Brown is the most common eye color and green is the least common. There are also unusual genetic mutations that can create shades of red or violet. The shades of light brown, hazel, green, and gray are created by different degrees of melanin, of different shades, in varying distributions within the iris.

Besides the pigment, eye color is also affected by the presence of blood vessels and the nature of fibrous tissue in the iris. Ambient lighting can change one’s subjective impression of a person’s eye color, as can the color of upper body clothing and jewellery and use of eye makeup.
Melanin also provides skin and hair color although its structure is slightly different in the iris.

Pupil

The iris has an opening in the Centre called the pupil.
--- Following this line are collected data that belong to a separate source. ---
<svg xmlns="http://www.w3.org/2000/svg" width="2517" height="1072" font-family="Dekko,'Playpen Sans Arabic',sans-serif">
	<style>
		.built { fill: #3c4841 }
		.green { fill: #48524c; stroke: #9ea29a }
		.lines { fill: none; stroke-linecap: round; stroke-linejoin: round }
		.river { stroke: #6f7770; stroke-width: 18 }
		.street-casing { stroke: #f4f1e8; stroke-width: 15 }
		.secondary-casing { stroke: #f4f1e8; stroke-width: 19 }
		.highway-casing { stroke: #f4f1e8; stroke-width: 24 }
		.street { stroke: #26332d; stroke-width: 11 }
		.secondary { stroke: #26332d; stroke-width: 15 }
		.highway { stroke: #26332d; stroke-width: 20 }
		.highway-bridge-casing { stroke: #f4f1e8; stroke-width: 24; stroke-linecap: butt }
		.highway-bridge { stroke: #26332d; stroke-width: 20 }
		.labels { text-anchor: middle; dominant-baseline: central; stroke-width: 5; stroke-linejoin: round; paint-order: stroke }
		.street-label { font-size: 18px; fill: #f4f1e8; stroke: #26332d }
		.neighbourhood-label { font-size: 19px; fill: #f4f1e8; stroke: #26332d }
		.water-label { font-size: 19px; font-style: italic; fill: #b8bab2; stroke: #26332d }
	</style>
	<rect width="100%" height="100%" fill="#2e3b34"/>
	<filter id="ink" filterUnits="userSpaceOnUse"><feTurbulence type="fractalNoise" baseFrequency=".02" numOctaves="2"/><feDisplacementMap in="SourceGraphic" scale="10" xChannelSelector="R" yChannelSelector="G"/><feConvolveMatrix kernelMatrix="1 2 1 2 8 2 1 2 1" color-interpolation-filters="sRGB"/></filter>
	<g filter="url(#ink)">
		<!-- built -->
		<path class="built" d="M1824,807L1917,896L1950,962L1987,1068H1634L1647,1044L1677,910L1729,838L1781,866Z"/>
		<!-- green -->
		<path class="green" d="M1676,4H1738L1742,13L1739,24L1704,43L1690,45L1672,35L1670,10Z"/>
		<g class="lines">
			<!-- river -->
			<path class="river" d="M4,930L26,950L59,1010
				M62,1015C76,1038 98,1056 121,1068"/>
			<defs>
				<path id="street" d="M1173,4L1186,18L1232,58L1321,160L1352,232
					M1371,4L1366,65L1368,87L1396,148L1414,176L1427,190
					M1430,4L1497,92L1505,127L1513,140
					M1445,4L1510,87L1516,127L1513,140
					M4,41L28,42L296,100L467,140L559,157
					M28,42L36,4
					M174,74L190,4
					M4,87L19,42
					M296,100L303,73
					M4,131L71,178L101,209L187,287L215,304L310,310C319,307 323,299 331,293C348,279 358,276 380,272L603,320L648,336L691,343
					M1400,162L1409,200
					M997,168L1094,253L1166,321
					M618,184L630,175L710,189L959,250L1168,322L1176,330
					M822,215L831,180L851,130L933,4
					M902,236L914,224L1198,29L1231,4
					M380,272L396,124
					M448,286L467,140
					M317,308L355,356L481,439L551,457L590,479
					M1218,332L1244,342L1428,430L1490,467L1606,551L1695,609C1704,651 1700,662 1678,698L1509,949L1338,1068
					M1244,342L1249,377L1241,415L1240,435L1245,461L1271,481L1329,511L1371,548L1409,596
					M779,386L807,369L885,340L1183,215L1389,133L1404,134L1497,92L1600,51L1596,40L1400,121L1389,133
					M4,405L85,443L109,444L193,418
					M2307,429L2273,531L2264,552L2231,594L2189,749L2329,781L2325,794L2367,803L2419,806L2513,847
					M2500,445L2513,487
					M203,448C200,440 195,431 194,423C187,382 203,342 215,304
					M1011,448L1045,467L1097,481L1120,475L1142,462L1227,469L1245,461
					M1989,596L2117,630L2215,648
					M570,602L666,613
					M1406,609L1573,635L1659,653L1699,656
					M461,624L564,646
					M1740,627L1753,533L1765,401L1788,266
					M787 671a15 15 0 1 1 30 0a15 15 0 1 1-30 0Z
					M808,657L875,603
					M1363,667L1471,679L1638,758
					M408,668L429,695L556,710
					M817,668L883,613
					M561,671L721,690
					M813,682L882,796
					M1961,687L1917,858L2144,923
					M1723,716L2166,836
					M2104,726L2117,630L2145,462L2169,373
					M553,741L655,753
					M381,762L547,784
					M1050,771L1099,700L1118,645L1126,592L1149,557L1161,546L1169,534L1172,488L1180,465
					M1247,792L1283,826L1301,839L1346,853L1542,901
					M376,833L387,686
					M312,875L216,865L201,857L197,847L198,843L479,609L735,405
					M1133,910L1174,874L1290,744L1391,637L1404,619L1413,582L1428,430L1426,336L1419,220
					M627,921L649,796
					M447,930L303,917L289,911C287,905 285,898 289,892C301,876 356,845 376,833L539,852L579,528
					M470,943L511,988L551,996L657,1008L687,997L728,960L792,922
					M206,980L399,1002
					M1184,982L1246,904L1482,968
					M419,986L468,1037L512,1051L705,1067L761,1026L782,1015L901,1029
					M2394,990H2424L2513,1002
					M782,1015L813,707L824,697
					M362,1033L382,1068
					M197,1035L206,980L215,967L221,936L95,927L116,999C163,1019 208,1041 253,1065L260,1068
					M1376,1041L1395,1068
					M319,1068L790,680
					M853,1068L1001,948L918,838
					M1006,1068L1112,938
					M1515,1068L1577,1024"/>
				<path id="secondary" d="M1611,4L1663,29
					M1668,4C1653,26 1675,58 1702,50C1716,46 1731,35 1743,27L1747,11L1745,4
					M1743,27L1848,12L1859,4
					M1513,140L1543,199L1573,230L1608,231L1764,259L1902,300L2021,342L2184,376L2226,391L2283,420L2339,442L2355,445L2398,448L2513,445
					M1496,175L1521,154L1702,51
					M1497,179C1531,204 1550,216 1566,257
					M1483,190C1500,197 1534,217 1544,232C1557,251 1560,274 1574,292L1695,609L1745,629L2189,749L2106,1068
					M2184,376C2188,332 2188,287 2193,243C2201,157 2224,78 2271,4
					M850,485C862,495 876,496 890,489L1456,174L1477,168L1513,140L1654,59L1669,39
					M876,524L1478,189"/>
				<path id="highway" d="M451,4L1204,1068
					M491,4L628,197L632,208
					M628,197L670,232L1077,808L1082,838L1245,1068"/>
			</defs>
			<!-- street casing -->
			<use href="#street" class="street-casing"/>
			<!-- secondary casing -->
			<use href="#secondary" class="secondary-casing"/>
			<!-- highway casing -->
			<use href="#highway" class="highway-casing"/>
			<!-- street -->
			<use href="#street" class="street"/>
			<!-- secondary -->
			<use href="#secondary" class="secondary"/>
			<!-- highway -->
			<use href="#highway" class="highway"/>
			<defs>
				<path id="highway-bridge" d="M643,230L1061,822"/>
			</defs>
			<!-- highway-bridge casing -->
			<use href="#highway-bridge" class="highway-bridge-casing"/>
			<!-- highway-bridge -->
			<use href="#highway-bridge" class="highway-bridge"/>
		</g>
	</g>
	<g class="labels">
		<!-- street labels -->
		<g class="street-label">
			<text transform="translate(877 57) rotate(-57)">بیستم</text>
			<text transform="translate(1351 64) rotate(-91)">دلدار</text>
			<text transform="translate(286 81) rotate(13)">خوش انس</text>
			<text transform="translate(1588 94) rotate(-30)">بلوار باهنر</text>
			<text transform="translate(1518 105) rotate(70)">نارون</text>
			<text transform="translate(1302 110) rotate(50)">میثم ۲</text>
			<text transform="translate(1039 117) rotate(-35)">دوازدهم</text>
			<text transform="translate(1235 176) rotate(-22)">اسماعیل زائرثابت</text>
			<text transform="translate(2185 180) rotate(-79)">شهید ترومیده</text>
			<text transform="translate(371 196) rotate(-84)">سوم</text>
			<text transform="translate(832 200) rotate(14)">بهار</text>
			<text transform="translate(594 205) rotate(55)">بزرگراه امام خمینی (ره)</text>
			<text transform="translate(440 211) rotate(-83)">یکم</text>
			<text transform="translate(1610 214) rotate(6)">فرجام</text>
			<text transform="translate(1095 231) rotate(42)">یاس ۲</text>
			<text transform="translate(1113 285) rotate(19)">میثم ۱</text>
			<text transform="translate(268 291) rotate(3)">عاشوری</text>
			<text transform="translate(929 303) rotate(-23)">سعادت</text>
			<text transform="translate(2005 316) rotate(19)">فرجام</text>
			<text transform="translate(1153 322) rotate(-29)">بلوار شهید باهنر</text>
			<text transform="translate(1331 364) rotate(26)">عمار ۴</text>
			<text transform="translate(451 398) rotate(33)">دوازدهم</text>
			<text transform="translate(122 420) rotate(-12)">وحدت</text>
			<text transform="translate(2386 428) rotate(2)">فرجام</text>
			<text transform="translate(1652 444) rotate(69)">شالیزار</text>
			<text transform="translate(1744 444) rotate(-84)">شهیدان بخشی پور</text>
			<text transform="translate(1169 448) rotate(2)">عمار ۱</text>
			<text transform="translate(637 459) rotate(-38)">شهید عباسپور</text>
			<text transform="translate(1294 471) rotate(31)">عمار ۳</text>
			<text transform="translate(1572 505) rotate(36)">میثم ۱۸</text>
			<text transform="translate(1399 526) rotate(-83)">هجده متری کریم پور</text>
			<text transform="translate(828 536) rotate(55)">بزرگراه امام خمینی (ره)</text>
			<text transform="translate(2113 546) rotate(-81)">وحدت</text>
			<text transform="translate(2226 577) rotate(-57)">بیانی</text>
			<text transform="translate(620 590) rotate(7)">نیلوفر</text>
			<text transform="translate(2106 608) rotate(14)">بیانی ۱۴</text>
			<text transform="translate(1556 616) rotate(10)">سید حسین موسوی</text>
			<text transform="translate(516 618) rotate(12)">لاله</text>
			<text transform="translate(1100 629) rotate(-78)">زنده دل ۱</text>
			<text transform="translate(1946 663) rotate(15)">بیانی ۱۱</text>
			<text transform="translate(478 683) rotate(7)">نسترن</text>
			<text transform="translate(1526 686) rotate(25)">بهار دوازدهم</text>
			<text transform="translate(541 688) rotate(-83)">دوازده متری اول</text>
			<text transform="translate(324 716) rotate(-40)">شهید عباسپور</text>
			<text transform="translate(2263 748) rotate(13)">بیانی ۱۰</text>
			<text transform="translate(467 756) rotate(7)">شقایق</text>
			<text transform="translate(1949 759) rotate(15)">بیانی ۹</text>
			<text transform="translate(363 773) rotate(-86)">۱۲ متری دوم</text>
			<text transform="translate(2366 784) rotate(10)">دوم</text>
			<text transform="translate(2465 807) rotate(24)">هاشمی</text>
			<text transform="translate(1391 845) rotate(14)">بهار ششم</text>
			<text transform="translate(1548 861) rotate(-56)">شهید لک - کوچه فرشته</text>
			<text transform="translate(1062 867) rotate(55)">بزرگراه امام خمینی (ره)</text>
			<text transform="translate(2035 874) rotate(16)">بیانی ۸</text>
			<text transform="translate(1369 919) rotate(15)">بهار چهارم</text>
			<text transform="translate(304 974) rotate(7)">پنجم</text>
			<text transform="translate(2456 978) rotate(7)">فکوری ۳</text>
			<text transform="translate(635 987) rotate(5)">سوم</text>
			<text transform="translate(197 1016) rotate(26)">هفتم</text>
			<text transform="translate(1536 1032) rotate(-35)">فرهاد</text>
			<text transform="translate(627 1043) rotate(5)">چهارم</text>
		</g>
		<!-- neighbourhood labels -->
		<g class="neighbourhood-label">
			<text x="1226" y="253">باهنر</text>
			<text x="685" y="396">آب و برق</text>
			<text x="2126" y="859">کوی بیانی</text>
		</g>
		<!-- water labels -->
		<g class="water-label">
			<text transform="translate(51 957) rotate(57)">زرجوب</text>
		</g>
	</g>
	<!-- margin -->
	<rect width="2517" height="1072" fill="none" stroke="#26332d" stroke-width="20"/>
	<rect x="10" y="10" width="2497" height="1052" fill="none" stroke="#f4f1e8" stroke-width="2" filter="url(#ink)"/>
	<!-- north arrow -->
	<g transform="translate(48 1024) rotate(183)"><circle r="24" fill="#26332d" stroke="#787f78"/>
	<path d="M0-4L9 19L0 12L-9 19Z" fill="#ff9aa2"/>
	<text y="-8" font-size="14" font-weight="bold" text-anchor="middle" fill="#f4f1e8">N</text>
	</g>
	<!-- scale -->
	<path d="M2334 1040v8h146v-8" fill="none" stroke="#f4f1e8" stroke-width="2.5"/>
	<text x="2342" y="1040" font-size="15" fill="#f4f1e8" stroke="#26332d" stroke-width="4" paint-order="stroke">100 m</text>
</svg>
It looks black. In the iris are two tiny muscles:

  1. A sphincter muscle around the edge of the pupil – it acts to constrict the pupil in bright light, restricting how much light can enter the eye and travel through the lens to the retina. Constricting the pupil makes the iris larger.
  2. A dilator muscle structured radially like spokes on a wheel – it widens (dilates) the pupil in dim light, to maximize how much light can enter the eye, and this reduces the size of the iris.

Pupil diameter can range between two and eight millimeters. This means that it can change how much light is entering the eye by a factor of 30.

When your eye doctor examines your eyes, he may first administer eyedrops to dilate the pupils. This gives him or her a wider opening through which to view the eye’s internal structures.